**INSTRUCTIONS TO FOLLOW:** Repeat the listing that follows exactly. Pictures are not part of the copy.

===== RECORDS FOR PROCESSING

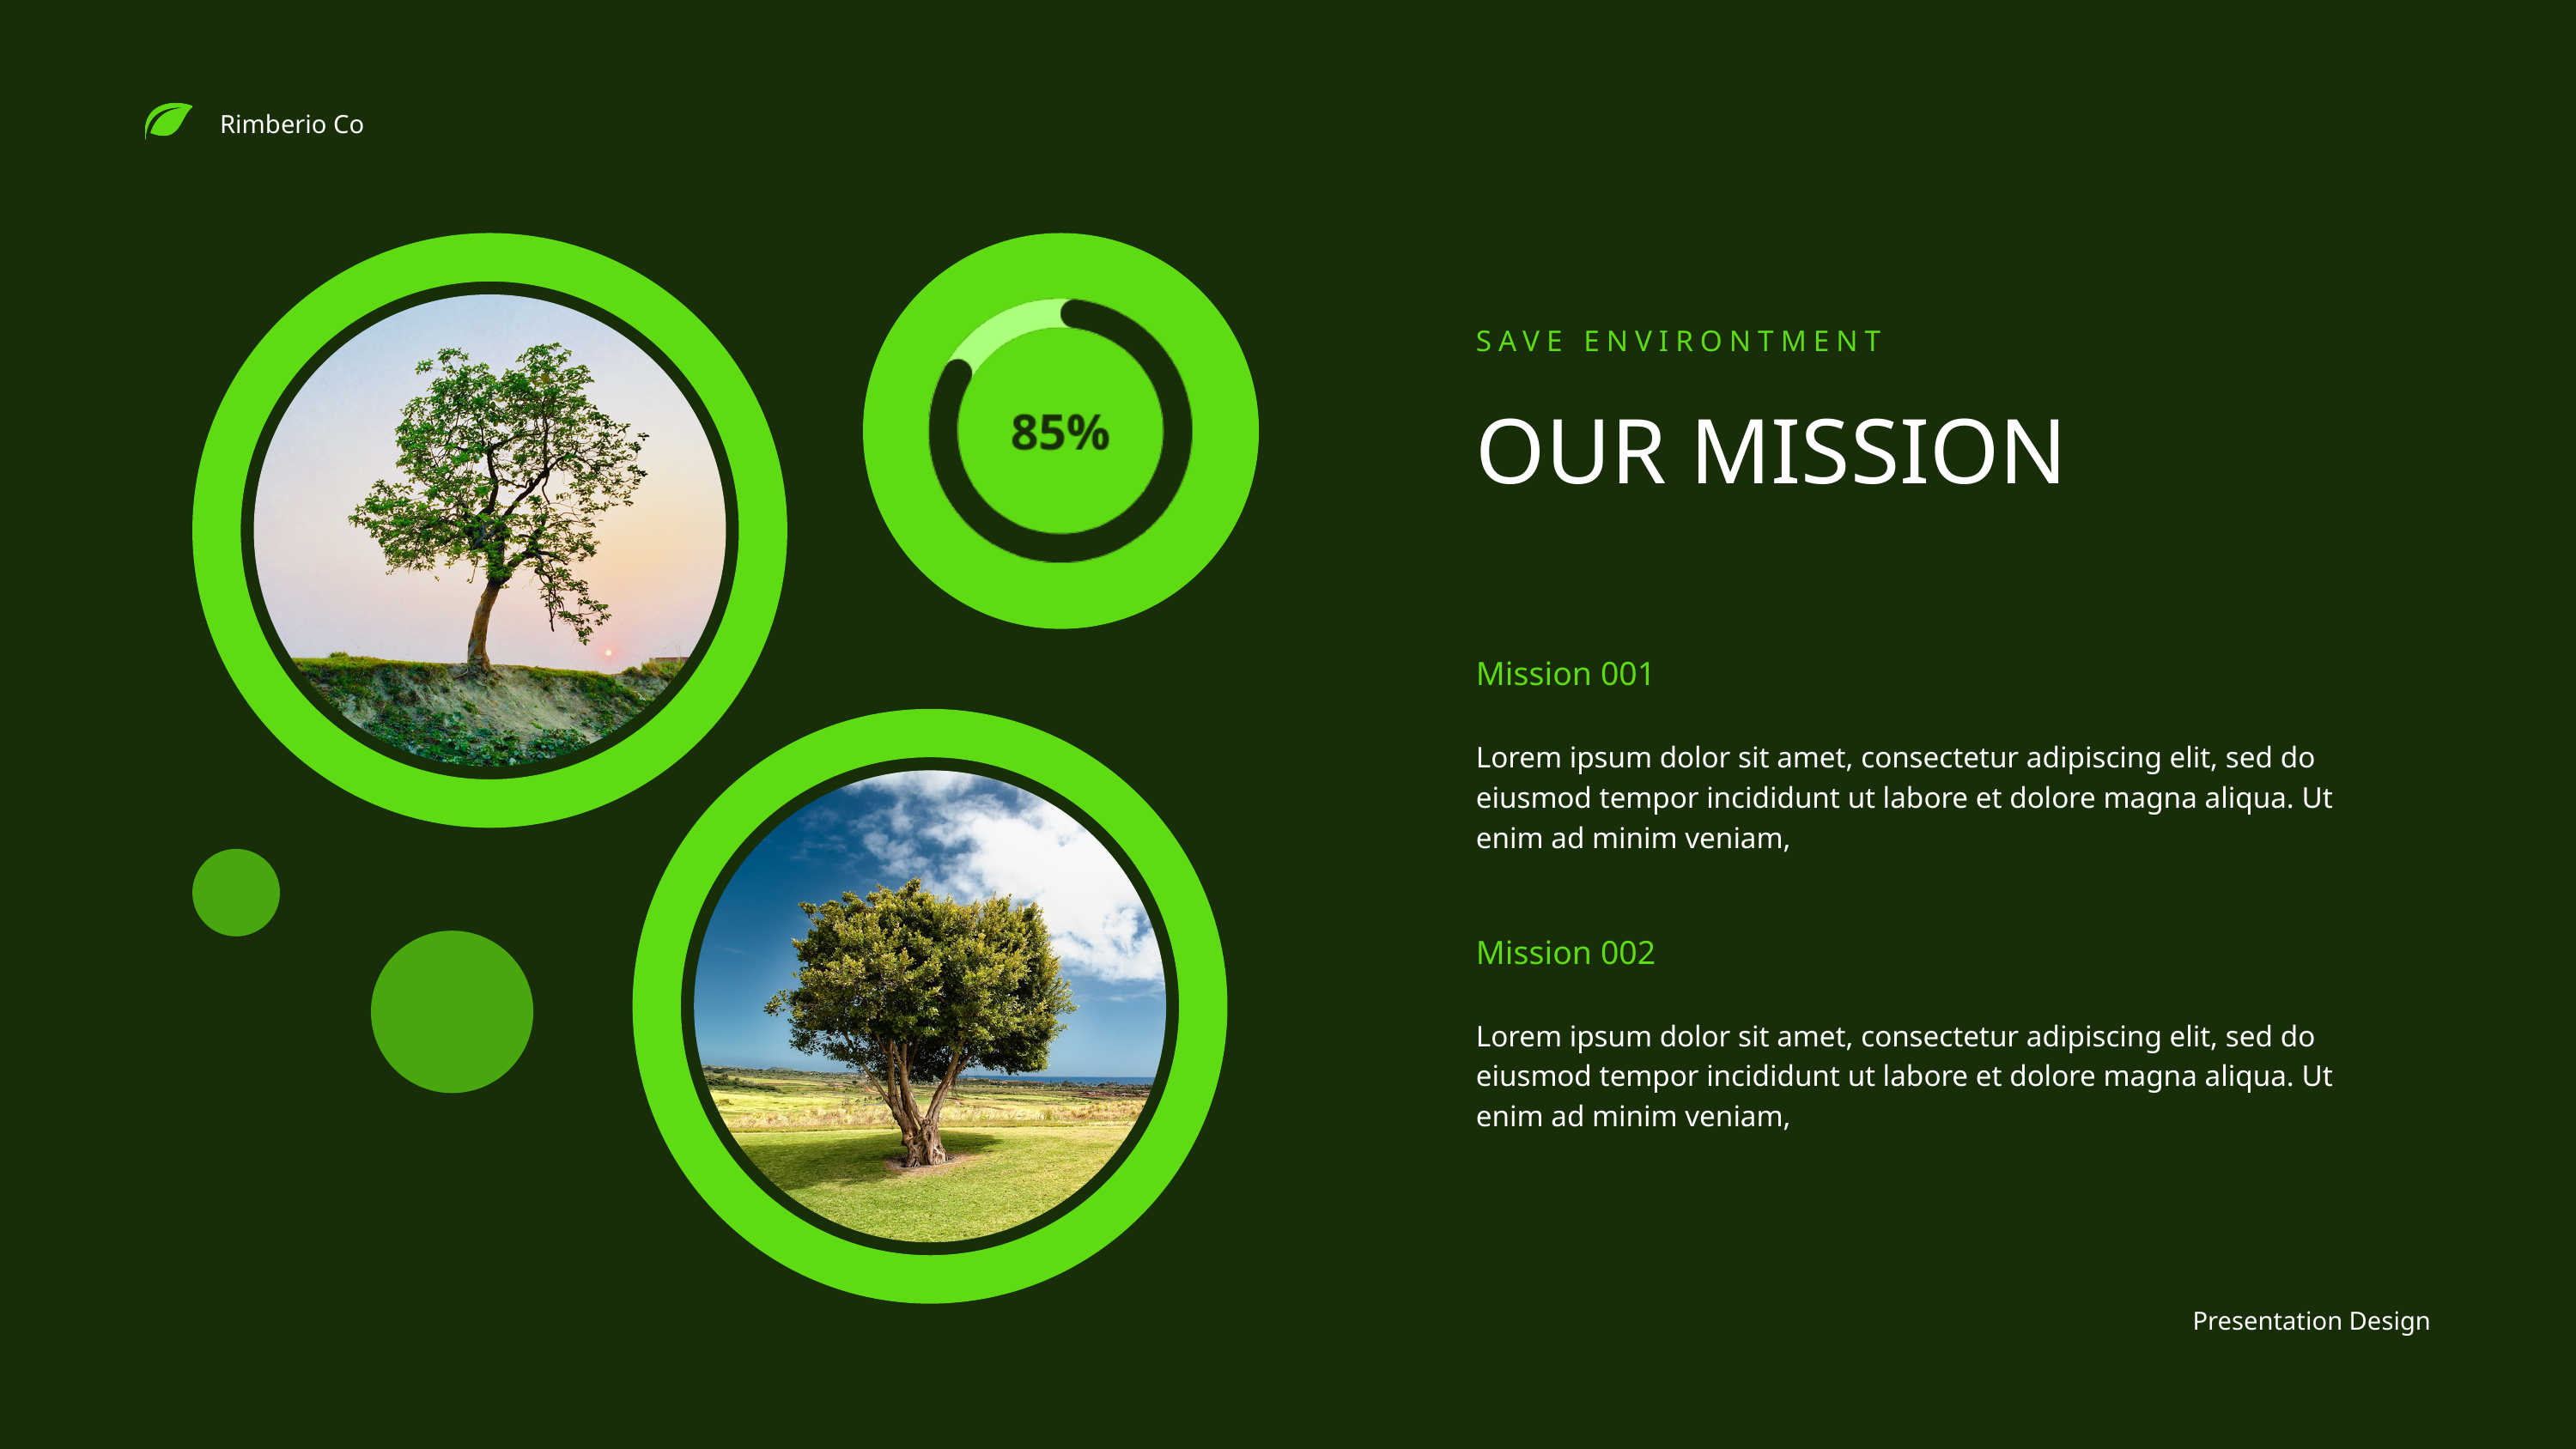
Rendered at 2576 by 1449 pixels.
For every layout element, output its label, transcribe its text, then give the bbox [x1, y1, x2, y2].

text_box OUR MISSION [1476, 376, 2410, 502]
text_box SAVE ENVIRONTMENT [1476, 317, 1988, 358]
text_box Mission 001 [1476, 646, 2379, 693]
text_box Rimberio Co [219, 103, 463, 139]
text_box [862, 233, 1260, 629]
picture [902, 272, 1220, 590]
text_box Presentation Design [2123, 1300, 2432, 1335]
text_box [370, 930, 534, 1094]
text_box Lorem ipsum dolor sit amet, consectetur adipiscing elit, sed do eiusmod tempor incididunt ut labore et dolore magna aliqua. Ut enim ad minim veniam, [1476, 733, 2379, 854]
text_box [191, 848, 281, 937]
text_box [144, 100, 193, 145]
text_box Lorem ipsum dolor sit amet, consectetur adipiscing elit, sed do eiusmod tempor incididunt ut labore et dolore magna aliqua. Ut enim ad minim veniam, [1476, 1012, 2379, 1133]
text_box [632, 708, 1228, 1304]
text_box Mission 002 [1476, 925, 2379, 971]
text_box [191, 233, 788, 828]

==========

**SOLUTION FOR THIS PROBLEM:**
Rendered at 2576 by 1449 pixels.
For every layout element, output its label, transcribe its text, then give the bbox [x1, y1, x2, y2].

text_box OUR MISSION [1476, 376, 2410, 502]
text_box SAVE ENVIRONTMENT [1476, 317, 1988, 358]
text_box Mission 001 [1476, 646, 2379, 693]
text_box Rimberio Co [219, 103, 463, 139]
text_box [862, 233, 1260, 629]
picture [902, 272, 1220, 590]
text_box Presentation Design [2123, 1300, 2432, 1335]
text_box [370, 930, 534, 1094]
text_box Lorem ipsum dolor sit amet, consectetur adipiscing elit, sed do eiusmod tempor incididunt ut labore et dolore magna aliqua. Ut enim ad minim veniam, [1476, 733, 2379, 854]
text_box [191, 848, 281, 937]
text_box [144, 100, 193, 145]
text_box Lorem ipsum dolor sit amet, consectetur adipiscing elit, sed do eiusmod tempor incididunt ut labore et dolore magna aliqua. Ut enim ad minim veniam, [1476, 1012, 2379, 1133]
text_box [632, 708, 1228, 1304]
text_box Mission 002 [1476, 925, 2379, 971]
text_box [191, 233, 788, 828]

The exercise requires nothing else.